Monday, December 21, 2009


By D.E.Levine

Director: Peter Jackson
Writers: Fran Walsh, Philippa Boyens and Peter Jackson (screenplay); Alice Sebold (novel)
Producers: Carolynne Cunningham, Peter Jackson, Aimee Peyronnet and Fran Walsh
Executive Producers: Ken Kamins, Tessa Ross, Steven Spielberg and James Wilson
Co-producers: Marc Ashton and Philippa Boyens
Line Producer: Anne Bruning
Cast: Saoirse Ronan. Mark Wahlberg, Rachel Weisz, Stanley Tucci, Susan Sarandon, Amand Michalka, Jake Abel, Roser McIver, Michael Imperioli, Nikki SooHoo, Reece Ritchie et al.
Original Music: Brian Eno
Running Time: 139 Minutes
Country of Origin: United States and New Zealand
Language: English
Genre: Mystery, Drama, Crime

The original book of "The Lovely Bones" was haunting and memorable. It focused on the aftermath of a terrible murder as told through the words and eyes of the murder victim, a young, pretty 14-year old girl. Besides the unspeakable tragedy, the book focused on the hard-earned healing that takes place.

To turn it into a film, even with a director like Peter Jackson, is difficult. Unfortunately,it's exactly Jackson's infatuation with visual effects that and celestial evocations that severely undermine the film. Additionally, his film is the story of a crime and punishment.

Artistically, the film is a disappointment. The story is still told by a 14-year old girl (Susie Salmon) who was raped and murdered in December 6, 1973 by a serial killer neighbor who has escaped attention and capture for many years.

But, instead of allowing Susie Salmon to inhabit an isolated perch in heaven from which she can view her family, Jackson has chosen to produce shifting and distracting backdrops depicting the afterlife surrounding Susie as she attempts to adjust to Heaven.
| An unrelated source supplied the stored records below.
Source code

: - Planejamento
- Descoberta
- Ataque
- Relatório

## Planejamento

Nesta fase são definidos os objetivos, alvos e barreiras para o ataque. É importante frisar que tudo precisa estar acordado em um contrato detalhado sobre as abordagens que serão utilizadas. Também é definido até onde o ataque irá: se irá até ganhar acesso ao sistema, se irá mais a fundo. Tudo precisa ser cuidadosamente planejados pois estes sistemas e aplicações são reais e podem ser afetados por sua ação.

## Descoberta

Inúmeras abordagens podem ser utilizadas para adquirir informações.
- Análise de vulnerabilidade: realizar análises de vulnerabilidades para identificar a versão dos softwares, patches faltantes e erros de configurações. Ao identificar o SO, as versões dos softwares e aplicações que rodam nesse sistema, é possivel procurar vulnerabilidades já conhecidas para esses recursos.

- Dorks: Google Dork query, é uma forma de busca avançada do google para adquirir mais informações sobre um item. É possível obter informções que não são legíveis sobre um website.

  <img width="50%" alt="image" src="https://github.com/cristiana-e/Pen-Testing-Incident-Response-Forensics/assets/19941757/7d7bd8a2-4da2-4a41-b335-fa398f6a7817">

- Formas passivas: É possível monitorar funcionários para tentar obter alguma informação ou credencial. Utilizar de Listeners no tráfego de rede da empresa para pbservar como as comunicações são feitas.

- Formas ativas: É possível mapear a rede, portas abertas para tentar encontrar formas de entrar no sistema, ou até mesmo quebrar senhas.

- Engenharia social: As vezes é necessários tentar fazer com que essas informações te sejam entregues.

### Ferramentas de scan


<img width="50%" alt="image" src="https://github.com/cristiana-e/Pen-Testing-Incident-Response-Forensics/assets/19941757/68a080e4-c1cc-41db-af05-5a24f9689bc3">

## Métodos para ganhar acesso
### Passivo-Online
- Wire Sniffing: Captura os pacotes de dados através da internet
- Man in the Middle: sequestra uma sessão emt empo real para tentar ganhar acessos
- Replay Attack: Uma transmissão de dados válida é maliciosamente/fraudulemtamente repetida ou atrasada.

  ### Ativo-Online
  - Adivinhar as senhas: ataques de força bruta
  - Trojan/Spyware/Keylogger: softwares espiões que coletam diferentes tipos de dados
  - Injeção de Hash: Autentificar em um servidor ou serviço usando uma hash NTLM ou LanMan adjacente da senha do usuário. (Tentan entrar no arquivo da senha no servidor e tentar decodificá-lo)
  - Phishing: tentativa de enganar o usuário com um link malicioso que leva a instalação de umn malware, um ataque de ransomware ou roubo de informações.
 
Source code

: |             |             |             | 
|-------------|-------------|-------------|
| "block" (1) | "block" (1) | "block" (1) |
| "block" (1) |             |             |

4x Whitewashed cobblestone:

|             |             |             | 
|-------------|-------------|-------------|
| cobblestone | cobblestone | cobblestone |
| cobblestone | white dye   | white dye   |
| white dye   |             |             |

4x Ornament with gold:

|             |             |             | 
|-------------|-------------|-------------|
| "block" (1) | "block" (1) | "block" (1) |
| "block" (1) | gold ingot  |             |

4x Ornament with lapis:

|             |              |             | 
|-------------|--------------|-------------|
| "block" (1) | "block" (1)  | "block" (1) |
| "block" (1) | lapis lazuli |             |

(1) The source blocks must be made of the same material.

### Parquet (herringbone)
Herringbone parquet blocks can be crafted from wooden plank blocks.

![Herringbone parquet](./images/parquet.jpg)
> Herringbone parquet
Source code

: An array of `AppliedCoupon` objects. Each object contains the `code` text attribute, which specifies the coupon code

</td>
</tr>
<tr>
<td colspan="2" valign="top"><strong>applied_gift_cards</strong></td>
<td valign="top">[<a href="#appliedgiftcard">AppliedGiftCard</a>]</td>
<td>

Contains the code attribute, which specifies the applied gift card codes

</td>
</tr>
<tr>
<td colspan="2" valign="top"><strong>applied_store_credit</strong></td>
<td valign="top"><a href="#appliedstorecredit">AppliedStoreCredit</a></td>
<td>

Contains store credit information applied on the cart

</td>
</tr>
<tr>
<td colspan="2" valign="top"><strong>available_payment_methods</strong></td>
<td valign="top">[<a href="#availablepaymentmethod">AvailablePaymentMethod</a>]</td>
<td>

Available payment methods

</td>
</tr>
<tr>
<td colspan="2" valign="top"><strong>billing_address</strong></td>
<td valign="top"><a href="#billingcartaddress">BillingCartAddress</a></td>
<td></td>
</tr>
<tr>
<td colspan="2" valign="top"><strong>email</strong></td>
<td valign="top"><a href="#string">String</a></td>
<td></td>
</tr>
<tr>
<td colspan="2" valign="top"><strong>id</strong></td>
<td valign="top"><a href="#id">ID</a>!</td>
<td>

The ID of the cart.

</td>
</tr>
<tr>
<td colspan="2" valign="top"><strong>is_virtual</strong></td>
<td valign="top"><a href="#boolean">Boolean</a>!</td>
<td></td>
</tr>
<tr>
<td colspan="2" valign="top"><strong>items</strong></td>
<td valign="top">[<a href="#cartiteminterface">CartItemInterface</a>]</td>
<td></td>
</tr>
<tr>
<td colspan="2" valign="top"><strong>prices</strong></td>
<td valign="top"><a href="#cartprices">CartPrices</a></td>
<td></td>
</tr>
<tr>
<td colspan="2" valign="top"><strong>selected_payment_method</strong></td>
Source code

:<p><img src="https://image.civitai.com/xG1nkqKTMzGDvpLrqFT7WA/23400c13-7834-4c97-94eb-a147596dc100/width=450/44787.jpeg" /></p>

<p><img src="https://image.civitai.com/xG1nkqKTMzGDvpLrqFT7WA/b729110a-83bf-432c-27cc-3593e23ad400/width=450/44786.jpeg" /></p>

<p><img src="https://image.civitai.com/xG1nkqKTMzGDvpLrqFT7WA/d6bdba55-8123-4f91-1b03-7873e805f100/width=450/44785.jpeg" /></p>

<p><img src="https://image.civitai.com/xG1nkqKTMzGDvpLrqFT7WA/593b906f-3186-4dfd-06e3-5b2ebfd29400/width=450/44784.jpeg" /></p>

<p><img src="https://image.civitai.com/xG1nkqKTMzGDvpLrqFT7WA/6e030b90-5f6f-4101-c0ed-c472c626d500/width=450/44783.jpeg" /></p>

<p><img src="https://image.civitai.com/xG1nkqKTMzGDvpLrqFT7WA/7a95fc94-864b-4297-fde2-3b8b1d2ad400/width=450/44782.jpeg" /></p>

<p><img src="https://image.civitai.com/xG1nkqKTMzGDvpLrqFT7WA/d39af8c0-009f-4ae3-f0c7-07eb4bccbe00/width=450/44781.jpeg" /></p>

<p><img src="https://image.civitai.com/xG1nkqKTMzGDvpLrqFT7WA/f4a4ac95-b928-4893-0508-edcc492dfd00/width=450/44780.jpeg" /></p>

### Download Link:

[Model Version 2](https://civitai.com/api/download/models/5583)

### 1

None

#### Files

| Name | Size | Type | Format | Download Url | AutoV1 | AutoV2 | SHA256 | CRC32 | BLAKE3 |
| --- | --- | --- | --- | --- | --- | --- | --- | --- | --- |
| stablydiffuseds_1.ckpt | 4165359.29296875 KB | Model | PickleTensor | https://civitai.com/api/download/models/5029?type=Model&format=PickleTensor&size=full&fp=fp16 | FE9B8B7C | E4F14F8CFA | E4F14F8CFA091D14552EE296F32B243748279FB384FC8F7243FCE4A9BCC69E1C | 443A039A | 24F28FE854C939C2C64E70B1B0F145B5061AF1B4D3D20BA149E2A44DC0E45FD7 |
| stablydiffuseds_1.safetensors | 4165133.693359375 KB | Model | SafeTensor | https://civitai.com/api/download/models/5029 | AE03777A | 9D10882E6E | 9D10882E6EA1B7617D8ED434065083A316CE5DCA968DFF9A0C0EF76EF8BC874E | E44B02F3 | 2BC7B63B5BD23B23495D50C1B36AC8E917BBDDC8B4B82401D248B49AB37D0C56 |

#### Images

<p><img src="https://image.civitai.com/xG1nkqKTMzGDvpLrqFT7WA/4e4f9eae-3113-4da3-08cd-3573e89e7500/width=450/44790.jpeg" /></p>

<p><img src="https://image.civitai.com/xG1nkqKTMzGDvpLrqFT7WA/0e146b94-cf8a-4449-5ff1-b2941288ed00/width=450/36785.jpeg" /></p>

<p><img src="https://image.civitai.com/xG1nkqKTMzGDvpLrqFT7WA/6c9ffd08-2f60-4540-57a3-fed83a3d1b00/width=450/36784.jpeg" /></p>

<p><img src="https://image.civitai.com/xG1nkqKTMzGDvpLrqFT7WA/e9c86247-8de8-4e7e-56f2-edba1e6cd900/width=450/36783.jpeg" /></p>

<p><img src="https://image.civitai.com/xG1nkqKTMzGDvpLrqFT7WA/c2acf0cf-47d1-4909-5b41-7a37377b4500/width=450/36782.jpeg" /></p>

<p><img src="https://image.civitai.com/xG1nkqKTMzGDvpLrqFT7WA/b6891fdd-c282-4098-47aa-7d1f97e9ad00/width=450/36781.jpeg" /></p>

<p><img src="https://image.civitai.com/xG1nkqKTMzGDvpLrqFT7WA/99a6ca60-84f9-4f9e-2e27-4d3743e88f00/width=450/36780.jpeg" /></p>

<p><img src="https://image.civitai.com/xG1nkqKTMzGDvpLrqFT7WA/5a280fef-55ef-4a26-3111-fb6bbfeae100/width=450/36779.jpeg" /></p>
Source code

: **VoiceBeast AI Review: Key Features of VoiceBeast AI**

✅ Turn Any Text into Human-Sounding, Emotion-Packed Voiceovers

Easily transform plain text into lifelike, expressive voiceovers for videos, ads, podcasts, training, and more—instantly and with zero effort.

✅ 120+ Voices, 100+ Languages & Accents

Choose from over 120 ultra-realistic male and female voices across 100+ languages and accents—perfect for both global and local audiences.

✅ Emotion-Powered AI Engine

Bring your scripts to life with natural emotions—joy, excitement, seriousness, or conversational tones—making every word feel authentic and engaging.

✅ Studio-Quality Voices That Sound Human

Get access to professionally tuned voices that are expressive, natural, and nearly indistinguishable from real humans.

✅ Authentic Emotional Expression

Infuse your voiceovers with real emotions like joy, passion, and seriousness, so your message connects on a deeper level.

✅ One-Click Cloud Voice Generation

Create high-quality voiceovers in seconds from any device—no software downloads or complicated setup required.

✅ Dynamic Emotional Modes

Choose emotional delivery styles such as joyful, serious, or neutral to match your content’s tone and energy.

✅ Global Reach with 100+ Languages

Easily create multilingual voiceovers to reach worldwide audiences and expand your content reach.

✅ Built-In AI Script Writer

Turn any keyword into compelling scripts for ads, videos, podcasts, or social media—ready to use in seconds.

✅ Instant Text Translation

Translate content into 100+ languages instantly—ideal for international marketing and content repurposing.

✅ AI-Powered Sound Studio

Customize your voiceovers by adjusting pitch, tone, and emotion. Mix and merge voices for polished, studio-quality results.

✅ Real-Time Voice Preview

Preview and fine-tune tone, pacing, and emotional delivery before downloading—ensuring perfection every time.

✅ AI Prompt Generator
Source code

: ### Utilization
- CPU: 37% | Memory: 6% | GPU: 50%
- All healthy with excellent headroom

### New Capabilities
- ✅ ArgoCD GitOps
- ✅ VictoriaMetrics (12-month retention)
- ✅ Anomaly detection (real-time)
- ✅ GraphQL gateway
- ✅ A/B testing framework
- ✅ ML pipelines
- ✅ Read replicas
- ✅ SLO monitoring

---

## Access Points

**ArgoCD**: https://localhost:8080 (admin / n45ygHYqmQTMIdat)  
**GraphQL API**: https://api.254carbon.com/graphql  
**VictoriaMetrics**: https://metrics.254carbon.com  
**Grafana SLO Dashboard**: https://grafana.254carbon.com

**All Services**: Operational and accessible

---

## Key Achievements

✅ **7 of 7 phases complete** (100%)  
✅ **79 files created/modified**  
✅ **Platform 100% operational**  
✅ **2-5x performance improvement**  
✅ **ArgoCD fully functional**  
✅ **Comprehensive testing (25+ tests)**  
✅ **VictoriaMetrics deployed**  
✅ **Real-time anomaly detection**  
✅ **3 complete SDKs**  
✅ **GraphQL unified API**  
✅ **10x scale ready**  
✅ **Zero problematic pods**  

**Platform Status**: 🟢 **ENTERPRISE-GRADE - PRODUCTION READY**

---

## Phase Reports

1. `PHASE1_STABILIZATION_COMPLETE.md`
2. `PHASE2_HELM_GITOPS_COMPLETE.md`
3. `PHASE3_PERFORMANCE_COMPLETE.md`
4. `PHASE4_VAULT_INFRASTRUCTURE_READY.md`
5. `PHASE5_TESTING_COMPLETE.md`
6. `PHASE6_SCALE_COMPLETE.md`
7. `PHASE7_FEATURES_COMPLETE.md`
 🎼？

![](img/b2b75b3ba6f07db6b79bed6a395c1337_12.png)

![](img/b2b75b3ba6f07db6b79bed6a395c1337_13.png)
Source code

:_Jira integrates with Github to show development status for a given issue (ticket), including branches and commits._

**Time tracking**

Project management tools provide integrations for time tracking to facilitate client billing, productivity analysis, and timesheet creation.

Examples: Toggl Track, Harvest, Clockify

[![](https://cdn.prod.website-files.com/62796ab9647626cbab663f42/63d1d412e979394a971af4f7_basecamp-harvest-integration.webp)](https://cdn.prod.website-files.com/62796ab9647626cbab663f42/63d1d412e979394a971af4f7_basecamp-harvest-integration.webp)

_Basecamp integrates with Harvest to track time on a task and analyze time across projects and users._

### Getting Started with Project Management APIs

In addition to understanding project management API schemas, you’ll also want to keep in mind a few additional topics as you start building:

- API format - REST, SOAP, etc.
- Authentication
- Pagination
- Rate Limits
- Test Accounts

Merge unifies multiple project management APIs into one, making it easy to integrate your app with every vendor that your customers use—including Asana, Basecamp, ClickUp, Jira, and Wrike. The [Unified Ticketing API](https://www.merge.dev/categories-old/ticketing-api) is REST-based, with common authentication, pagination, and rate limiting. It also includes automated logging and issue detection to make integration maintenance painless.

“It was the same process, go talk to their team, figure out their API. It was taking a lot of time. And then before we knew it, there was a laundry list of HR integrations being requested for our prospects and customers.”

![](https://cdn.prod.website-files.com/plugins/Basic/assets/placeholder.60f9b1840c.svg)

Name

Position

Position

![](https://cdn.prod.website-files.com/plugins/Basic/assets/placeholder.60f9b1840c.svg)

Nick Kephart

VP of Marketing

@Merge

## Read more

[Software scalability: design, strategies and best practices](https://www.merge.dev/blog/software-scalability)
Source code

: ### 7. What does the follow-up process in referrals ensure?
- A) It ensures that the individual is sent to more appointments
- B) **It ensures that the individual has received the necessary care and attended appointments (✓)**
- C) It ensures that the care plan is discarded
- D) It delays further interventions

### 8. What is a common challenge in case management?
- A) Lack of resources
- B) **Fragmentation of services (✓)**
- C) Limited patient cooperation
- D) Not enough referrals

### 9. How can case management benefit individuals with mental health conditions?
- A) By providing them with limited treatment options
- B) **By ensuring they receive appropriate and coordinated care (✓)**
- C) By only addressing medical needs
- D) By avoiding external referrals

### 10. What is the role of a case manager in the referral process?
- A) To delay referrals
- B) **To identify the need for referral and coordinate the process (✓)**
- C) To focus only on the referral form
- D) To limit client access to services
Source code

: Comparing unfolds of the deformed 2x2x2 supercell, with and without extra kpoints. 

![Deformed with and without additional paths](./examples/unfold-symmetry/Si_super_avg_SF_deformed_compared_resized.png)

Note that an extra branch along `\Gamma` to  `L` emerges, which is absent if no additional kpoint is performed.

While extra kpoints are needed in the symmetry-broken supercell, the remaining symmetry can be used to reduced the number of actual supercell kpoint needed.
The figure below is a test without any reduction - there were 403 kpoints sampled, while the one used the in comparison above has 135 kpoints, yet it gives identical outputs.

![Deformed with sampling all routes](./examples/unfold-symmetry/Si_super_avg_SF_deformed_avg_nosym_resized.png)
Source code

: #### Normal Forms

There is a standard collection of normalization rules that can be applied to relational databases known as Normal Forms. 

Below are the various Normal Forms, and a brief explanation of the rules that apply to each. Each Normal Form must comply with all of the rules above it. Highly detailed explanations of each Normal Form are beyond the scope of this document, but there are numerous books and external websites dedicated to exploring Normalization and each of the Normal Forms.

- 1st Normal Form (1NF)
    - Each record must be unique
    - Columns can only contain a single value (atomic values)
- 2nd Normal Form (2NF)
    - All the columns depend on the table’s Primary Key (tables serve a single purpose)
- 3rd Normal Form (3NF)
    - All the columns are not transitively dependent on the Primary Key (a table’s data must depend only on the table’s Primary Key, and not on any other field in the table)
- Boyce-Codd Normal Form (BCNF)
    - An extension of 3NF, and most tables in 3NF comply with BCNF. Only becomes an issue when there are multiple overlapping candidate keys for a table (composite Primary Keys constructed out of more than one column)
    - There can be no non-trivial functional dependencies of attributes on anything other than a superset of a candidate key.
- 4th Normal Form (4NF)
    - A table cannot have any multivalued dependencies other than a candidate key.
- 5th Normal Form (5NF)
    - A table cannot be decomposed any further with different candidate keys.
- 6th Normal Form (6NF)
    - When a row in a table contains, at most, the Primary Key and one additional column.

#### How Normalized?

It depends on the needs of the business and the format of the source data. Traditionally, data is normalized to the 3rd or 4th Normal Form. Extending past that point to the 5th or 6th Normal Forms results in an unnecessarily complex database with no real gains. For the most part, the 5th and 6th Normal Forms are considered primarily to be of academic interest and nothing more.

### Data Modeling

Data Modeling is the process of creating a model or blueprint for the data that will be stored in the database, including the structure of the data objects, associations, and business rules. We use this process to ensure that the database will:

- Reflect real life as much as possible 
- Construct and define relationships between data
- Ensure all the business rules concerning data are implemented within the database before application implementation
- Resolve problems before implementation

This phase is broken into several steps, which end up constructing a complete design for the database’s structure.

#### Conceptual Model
Set in a mid-sized Pennsylvania town where life is ordinary and unremarkable and as Susie intones the fact that her family weren't people to whom bad things happen, the viewer is introduced to her young, attractive parents, younger brother, sporty and competitive sister Lindsey, glamorous Grandma and a handsome first crush.

Stanley Tucci, adorned with a blond wig, glasses and a raspy voice that changes under pressure, is the creepy neighbor George Harvey who commits the crimes.

His character is developed as being totally ordinary and we know he kills Susie before the act takes place. It's his sheer ordinary persona that makes him even creepier, plus the shots used by Jackson to shoot his scenes.

Local cop Len Fenerman is repeatedly frustrated as his efforts to solve Susie's murder are thwarted. Susie's father Jack suspects the neighbor and is consumed by rage over his inability and lack of evidence to pin the crime on him.

While Susie was lively, vivacious and beautiful, her sister Lindsey is more solidly built. Lindsey was always in Susie's shadow until she grows to the point where her new-found maturity and resourcefulness lead her to spy on the neighbor and solve the mystery.

Throughout the film, Susie, from Heaven sees how slowly and painfully healing is achieved and what it costs. Some characters still sense her presence and even believe that she appears to them.

Since the film attempts to be a thriller, there is a focus on how the killer will be caught and punished. Indeed there is suspense, drama and thrills when Lindsey breaks into George's house to get evidence of his involvement in Susie's murder and George returns home.

But in the end, while the film is interesting and the performances strong, the joy and heartbreak of the book does not translate to the film.